What is the first thing fascists or Nazis do when they come into power, the very first thing? They destroy the Left.

Before they go after the Jews, as in Germany, before they go after the liberals and anyone who is not a fascist, before they go after national minorities, they arrest, imprison, torture, and murder the communists, the socialists, and the trade unions. Because they know that in order to pursue their maximal agenda, they need to drain the field of all opposition.

Trump hasn’t done that; in fact, he’s done just the opposite.

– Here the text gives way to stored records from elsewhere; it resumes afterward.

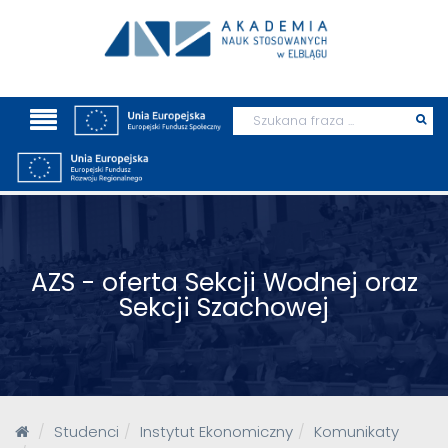
Wyszukaj
Prz
szu
AZS - oferta Sekcji Wodnej oraz
Sekcji Szachowej
Studenci
Instytut Ekonomiczny
Komunikaty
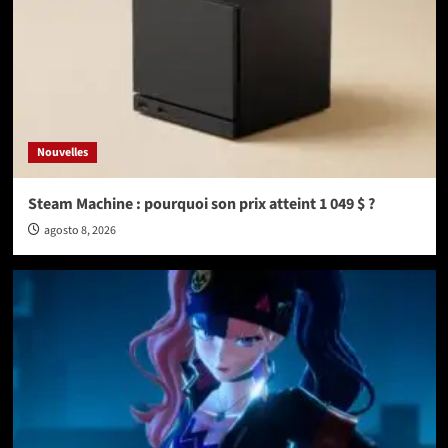
Nouvelles
Steam Machine : pourquoi son prix atteint 1 049 $ ?
agosto 8, 2026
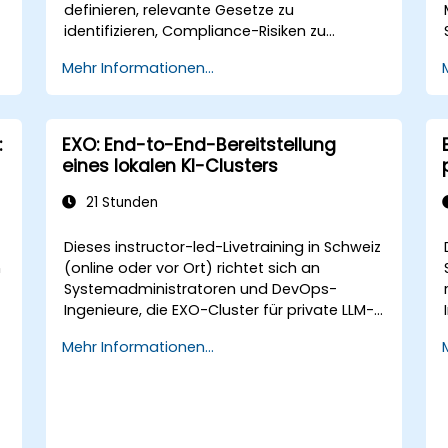
definieren, relevante Gesetze zu
n
identifizieren, Compliance-Risiken zu
bewerten und Governance-Rahmenwerke
Mehr Informationen...
für das grenzüberschreitende
Datenmanagement umzusetzen.
:
EXO: End-to-End-Bereitstellung
eines lokalen KI-Clusters
21 Stunden
Dieses instructor-led-Livetraining in Schweiz
n
(online oder vor Ort) richtet sich an
Systemadministratoren und DevOps-
Ingenieure, die EXO-Cluster für private LLM-
e
Inferenz über mehrere Apple-Silicon- oder
Mehr Informationen...
Linux-Knoten bereitstellen, konfigurieren und
verwalten möchten.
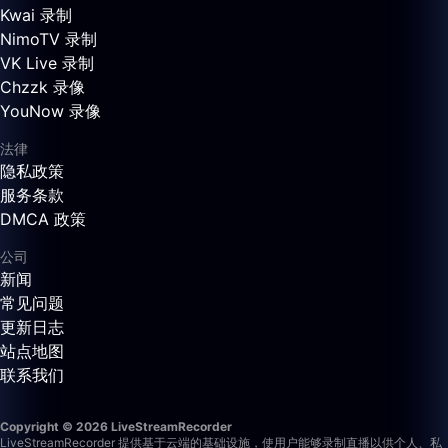
Kwai 录制
NimoTV 录制
VK Live 录制
Chzzk 录像
YouNow 录像
法律
隐私政策
服务条款
DMCA 政策
公司
新闻
常见问题
更新日志
站点地图
联系我们
Copyright © 2026 LiveStreamRecorder
LiveStreamRecorder 提供基于云端的基础设施，使用户能够录制直播以供个人、私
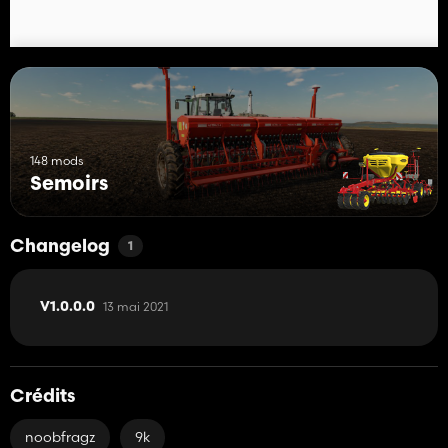
148 mods
Semoirs
Changelog
1
13 mai 2021
V1.0.0.0
Crédits
noobfragz
9k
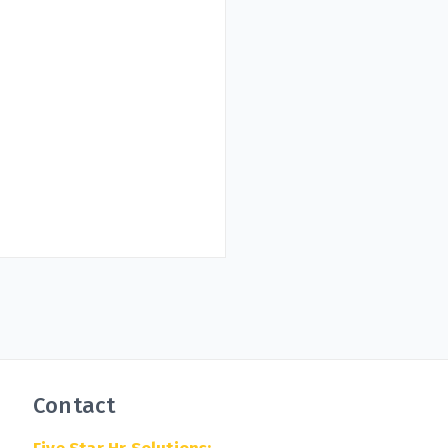
Contact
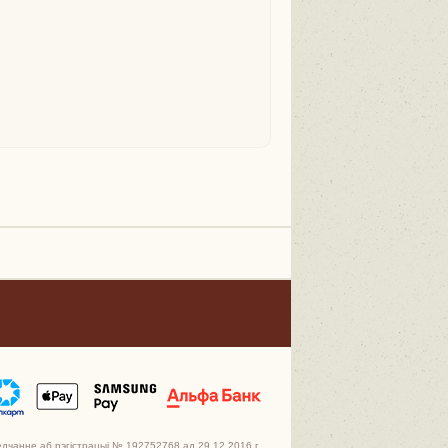
едчанне аб рэгістрацыі № 192752768 ад 29.12.2016 г.,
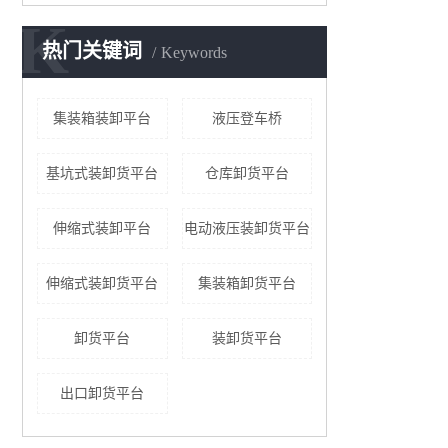
K
热门关键词
Keywords
集装箱装卸平台
液压登车桥
基坑式装卸货平台
仓库卸货平台
伸缩式装卸平台
电动液压装卸货平台
伸缩式装卸货平台
集装箱卸货平台
卸货平台
装卸货平台
出口卸货平台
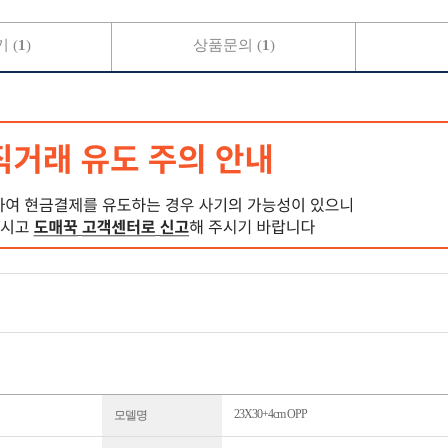
 (
1
)
상품문의 (
1
)
23X30+4cm OPP
모델명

Now you could say that the reason Trump hasn’t done that is that there is no real left to do it to. Trump thinks he can do what he’s doing now because no one will stop him. I actually think there is something to that argument. And one could see how, from the point of view of a conservative or Republican activist, the last forty years would suggest that you have little to worry about from the left: not from the activist left and certainly not from the Democrats. I think the facts on the ground with regard to the Left has begun to change, slowly, but knowledge of the world is path dependent, and changes like this take a long time to register, particularly when you’re in an ideological bubble. Look how long it took Democrats and the Left to realize that Reagan was for real and here to stay.

That is why I don’t buy the notion that somehow yesterday’s events, with all the opposition at the airports and the imposition of a stay, was part of a grand plan. I think they have no idea what they might be facing from the left. And let’s be honest: neither do we.

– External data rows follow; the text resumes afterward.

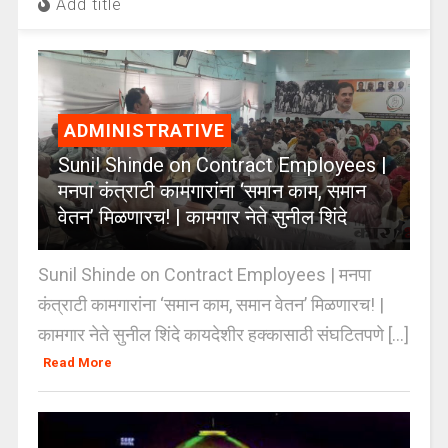
Add title
ADMINISTRATIVE
Sunil Shinde on Contract Employees |
मनपा कंत्राटी कामगारांना ‘समान काम, समान
वेतन’ मिळणारच! | कामगार नेते सुनील शिंदे
Sunil Shinde on Contract Employees | मनपा
कंत्राटी कामगारांना ‘समान काम, समान वेतन’ मिळणारच! |
कामगार नेते सुनील शिंदे कायदेशीर हक्कासाठी संघटितपणे [...]
Read More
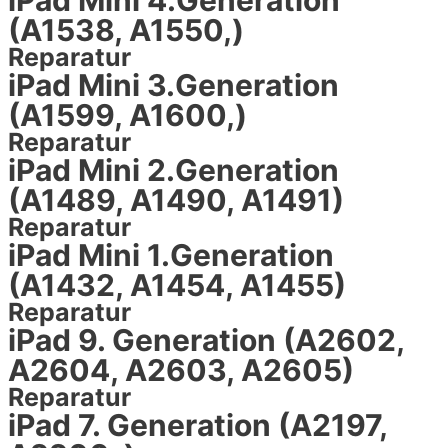
iPad Mini 4.Generation
(A1538, A1550,)
Reparatur
iPad Mini 3.Generation
(A1599, A1600,)
Reparatur
iPad Mini 2.Generation
(A1489, A1490, A1491)
Reparatur
iPad Mini 1.Generation
(A1432, A1454, A1455)
Reparatur
iPad 9. Generation (A2602,
A2604, A2603, A2605)
Reparatur
iPad 7. Generation (A2197,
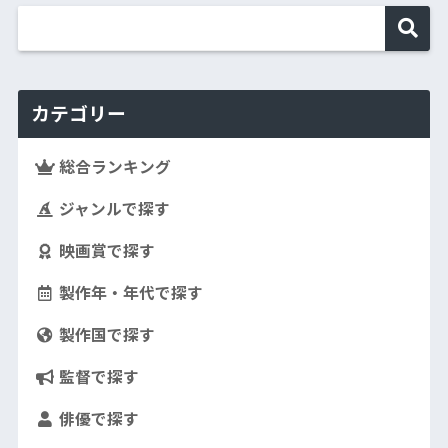
カテゴリー
総合ランキング
ジャンルで探す
映画賞で探す
製作年・年代で探す
製作国で探す
監督で探す
俳優で探す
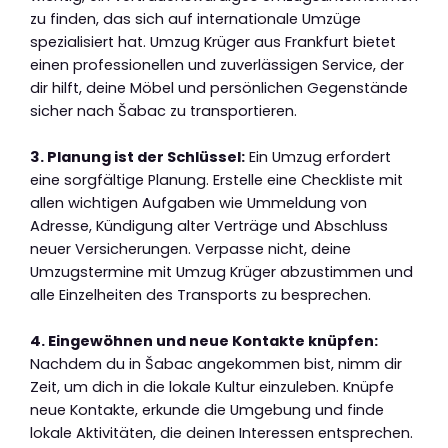
zu finden, das sich auf internationale Umzüge
spezialisiert hat. Umzug Krüger aus Frankfurt bietet
einen professionellen und zuverlässigen Service, der
dir hilft, deine Möbel und persönlichen Gegenstände
sicher nach Šabac zu transportieren.
3. Planung ist der Schlüssel:
Ein Umzug erfordert
eine sorgfältige Planung. Erstelle eine Checkliste mit
allen wichtigen Aufgaben wie Ummeldung von
Adresse, Kündigung alter Verträge und Abschluss
neuer Versicherungen. Verpasse nicht, deine
Umzugstermine mit Umzug Krüger abzustimmen und
alle Einzelheiten des Transports zu besprechen.
4. Eingewöhnen und neue Kontakte knüpfen:
Nachdem du in Šabac angekommen bist, nimm dir
Zeit, um dich in die lokale Kultur einzuleben. Knüpfe
neue Kontakte, erkunde die Umgebung und finde
lokale Aktivitäten, die deinen Interessen entsprechen.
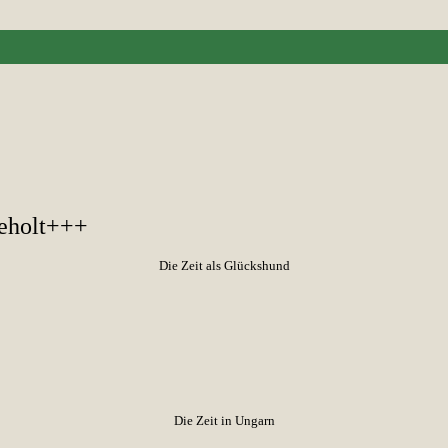
geholt+++
Die Zeit als Glückshund
Die Zeit in Ungarn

Whatever the case may be, the point is this: If Trump is a fascist — I’m dubious, as many of you know — he may be the most backasswards fascist we’ve ever seen. Having seized control of the state, he doesn’t destroy his opposition in order to pursue his maximal agenda. Instead, he creates an opposition — what may be shaping up as the largest mass movement this country has seen in fifty years — by pursuing his maximal agenda first.


Yesterday felt like our color revolution. Not one color. Every color.